(Records from a data source)
+++

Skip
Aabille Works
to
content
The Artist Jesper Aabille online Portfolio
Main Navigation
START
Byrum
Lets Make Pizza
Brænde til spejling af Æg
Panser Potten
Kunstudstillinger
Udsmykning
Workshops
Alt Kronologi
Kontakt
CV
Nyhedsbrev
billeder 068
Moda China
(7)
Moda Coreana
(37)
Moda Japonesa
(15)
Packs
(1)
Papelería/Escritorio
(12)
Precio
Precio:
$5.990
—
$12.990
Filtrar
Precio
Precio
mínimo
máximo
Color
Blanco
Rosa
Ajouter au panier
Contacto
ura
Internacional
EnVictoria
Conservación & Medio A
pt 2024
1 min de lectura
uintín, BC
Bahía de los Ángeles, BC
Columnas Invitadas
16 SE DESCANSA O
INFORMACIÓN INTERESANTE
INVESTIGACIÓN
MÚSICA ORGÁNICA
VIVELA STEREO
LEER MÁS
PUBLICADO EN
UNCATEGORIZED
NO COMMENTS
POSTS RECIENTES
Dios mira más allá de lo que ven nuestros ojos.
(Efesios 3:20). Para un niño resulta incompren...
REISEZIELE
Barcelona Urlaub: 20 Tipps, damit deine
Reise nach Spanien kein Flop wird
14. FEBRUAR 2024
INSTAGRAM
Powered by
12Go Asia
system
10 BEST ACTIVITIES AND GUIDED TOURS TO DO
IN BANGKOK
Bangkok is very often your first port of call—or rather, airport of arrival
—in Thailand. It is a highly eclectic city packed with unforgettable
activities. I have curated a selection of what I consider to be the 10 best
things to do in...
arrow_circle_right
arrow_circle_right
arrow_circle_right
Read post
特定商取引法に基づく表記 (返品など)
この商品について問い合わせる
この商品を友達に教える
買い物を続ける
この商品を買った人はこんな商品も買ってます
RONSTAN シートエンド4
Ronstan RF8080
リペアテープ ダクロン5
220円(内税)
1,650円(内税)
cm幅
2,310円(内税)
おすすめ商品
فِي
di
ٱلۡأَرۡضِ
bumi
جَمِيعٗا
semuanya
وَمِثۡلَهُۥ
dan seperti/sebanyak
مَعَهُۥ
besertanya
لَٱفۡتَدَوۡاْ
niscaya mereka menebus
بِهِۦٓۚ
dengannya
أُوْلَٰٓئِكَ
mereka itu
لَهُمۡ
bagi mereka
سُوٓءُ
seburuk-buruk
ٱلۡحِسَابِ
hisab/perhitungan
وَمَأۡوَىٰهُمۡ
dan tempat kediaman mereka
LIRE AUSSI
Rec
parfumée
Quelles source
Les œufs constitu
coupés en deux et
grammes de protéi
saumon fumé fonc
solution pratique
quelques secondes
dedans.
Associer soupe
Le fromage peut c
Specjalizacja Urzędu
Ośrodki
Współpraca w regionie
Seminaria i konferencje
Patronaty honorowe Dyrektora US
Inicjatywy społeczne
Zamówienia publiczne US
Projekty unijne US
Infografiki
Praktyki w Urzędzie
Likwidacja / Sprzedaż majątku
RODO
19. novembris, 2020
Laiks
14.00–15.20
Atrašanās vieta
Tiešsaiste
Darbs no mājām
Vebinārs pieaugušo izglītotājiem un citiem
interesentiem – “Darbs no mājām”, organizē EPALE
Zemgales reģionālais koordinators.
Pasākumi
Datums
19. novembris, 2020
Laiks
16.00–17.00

+++

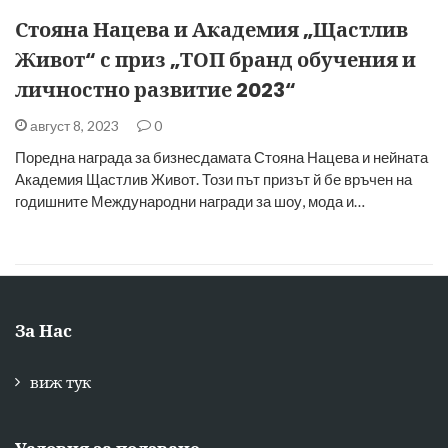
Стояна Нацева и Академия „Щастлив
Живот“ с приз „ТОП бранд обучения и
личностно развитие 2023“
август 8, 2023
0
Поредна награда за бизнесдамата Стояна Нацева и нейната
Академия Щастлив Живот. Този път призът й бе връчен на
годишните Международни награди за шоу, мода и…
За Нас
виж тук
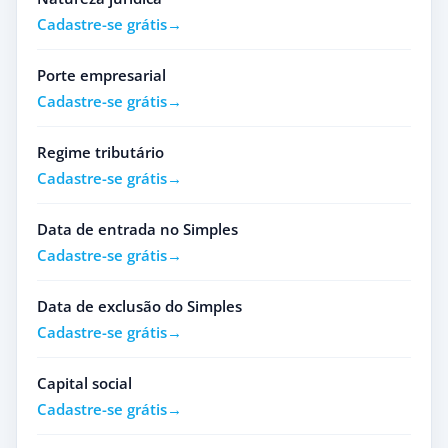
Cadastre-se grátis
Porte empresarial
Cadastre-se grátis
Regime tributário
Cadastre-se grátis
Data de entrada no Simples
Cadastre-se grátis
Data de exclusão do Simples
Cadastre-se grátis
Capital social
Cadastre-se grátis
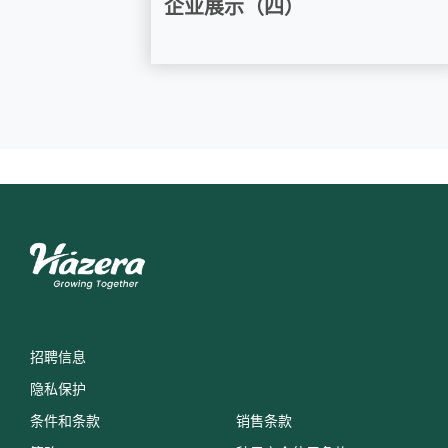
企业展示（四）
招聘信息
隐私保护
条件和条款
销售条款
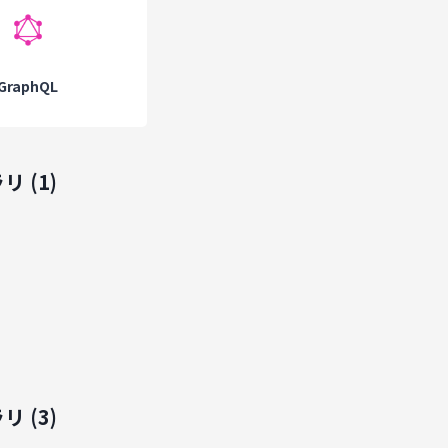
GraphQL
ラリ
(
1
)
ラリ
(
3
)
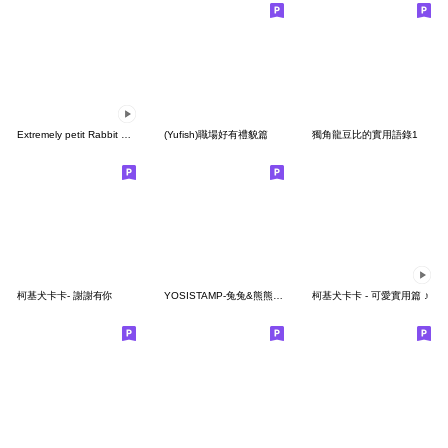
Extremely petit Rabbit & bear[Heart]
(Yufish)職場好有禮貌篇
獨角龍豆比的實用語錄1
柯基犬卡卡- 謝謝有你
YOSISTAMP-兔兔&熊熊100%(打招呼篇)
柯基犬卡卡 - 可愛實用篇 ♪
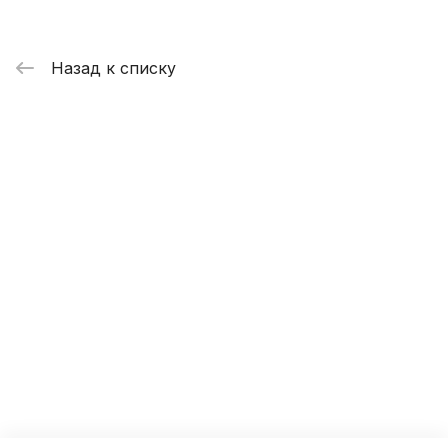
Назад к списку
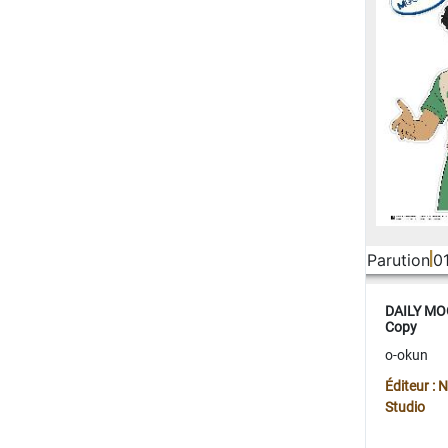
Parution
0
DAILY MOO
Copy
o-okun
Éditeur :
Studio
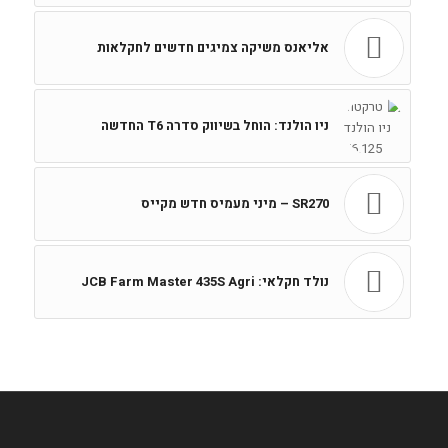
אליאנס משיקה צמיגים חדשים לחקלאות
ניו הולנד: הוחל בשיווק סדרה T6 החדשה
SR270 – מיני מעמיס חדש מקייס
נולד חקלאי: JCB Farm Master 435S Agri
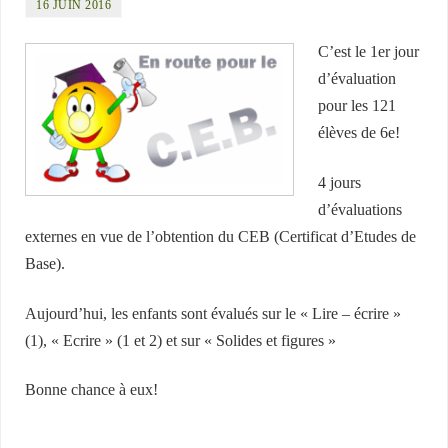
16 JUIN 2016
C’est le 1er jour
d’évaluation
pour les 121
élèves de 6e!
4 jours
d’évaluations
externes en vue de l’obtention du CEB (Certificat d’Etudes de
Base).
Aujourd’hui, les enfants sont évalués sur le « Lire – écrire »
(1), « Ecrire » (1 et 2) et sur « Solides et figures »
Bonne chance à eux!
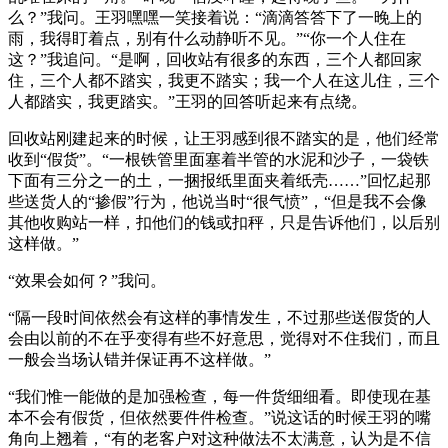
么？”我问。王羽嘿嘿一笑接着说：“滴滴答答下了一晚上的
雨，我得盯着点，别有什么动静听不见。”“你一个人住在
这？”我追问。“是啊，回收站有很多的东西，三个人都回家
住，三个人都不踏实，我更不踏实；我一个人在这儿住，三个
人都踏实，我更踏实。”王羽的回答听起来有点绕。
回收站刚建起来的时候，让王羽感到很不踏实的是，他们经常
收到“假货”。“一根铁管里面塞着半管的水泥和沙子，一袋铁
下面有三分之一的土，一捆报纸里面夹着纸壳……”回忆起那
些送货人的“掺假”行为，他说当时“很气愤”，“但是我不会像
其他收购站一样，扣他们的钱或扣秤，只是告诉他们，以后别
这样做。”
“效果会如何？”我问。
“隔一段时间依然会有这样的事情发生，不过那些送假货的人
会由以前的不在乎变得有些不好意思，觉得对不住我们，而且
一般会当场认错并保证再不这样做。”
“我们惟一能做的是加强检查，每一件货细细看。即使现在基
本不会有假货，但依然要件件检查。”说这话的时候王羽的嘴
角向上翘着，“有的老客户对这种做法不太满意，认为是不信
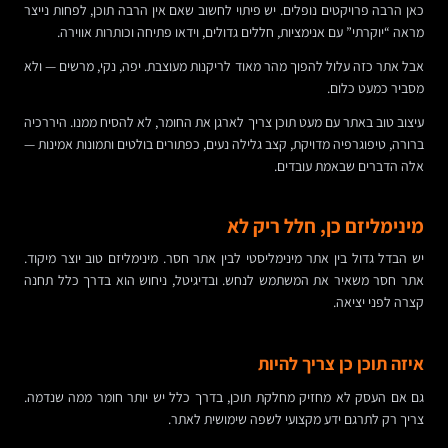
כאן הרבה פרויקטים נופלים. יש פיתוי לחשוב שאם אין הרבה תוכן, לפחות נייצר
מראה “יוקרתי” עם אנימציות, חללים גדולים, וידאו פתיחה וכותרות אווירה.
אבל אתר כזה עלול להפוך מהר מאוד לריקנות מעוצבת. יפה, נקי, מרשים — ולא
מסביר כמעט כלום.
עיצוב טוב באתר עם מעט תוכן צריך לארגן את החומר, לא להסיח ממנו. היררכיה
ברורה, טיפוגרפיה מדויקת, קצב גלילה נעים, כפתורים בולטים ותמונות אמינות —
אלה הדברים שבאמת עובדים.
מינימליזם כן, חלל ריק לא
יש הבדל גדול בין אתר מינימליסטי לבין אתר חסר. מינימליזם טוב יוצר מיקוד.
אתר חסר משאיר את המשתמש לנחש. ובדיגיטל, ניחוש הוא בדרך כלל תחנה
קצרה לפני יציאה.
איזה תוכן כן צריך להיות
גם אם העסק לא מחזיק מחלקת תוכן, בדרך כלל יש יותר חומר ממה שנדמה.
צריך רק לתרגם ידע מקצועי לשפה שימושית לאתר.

+++

### Exercise goal
Return the stretch of data that begins with the line showing "C’est le 1er jour" and goes on through the line showing "צריך רק לתרגם ידע מקצועי לשפה שימושית לאתר.", exactly, with pictures removed.

### Response to the exercise
C’est le 1er jour
d’évaluation
pour les 121
élèves de 6e!
4 jours
d’évaluations
externes en vue de l’obtention du CEB (Certificat d’Etudes de
Base).
Aujourd’hui, les enfants sont évalués sur le « Lire – écrire »
(1), « Ecrire » (1 et 2) et sur « Solides et figures »
Bonne chance à eux!
么？”我问。王羽嘿嘿一笑接着说：“滴滴答答下了一晚上的
雨，我得盯着点，别有什么动静听不见。”“你一个人住在
这？”我追问。“是啊，回收站有很多的东西，三个人都回家
住，三个人都不踏实，我更不踏实；我一个人在这儿住，三个
人都踏实，我更踏实。”王羽的回答听起来有点绕。
回收站刚建起来的时候，让王羽感到很不踏实的是，他们经常
收到“假货”。“一根铁管里面塞着半管的水泥和沙子，一袋铁
下面有三分之一的土，一捆报纸里面夹着纸壳……”回忆起那
些送货人的“掺假”行为，他说当时“很气愤”，“但是我不会像
其他收购站一样，扣他们的钱或扣秤，只是告诉他们，以后别
这样做。”
“效果会如何？”我问。
“隔一段时间依然会有这样的事情发生，不过那些送假货的人
会由以前的不在乎变得有些不好意思，觉得对不住我们，而且
一般会当场认错并保证再不这样做。”
“我们惟一能做的是加强检查，每一件货细细看。即使现在基
本不会有假货，但依然要件件检查。”说这话的时候王羽的嘴
角向上翘着，“有的老客户对这种做法不太满意，认为是不信
כאן הרבה פרויקטים נופלים. יש פיתוי לחשוב שאם אין הרבה תוכן, לפחות נייצר
מראה “יוקרתי” עם אנימציות, חללים גדולים, וידאו פתיחה וכותרות אווירה.
אבל אתר כזה עלול להפוך מהר מאוד לריקנות מעוצבת. יפה, נקי, מרשים — ולא
מסביר כמעט כלום.
עיצוב טוב באתר עם מעט תוכן צריך לארגן את החומר, לא להסיח ממנו. היררכיה
ברורה, טיפוגרפיה מדויקת, קצב גלילה נעים, כפתורים בולטים ותמונות אמינות —
אלה הדברים שבאמת עובדים.
מינימליזם כן, חלל ריק לא
יש הבדל גדול בין אתר מינימליסטי לבין אתר חסר. מינימליזם טוב יוצר מיקוד.
אתר חסר משאיר את המשתמש לנחש. ובדיגיטל, ניחוש הוא בדרך כלל תחנה
קצרה לפני יציאה.
איזה תוכן כן צריך להיות
גם אם העסק לא מחזיק מחלקת תוכן, בדרך כלל יש יותר חומר ממה שנדמה.
צריך רק לתרגם ידע מקצועי לשפה שימושית לאתר.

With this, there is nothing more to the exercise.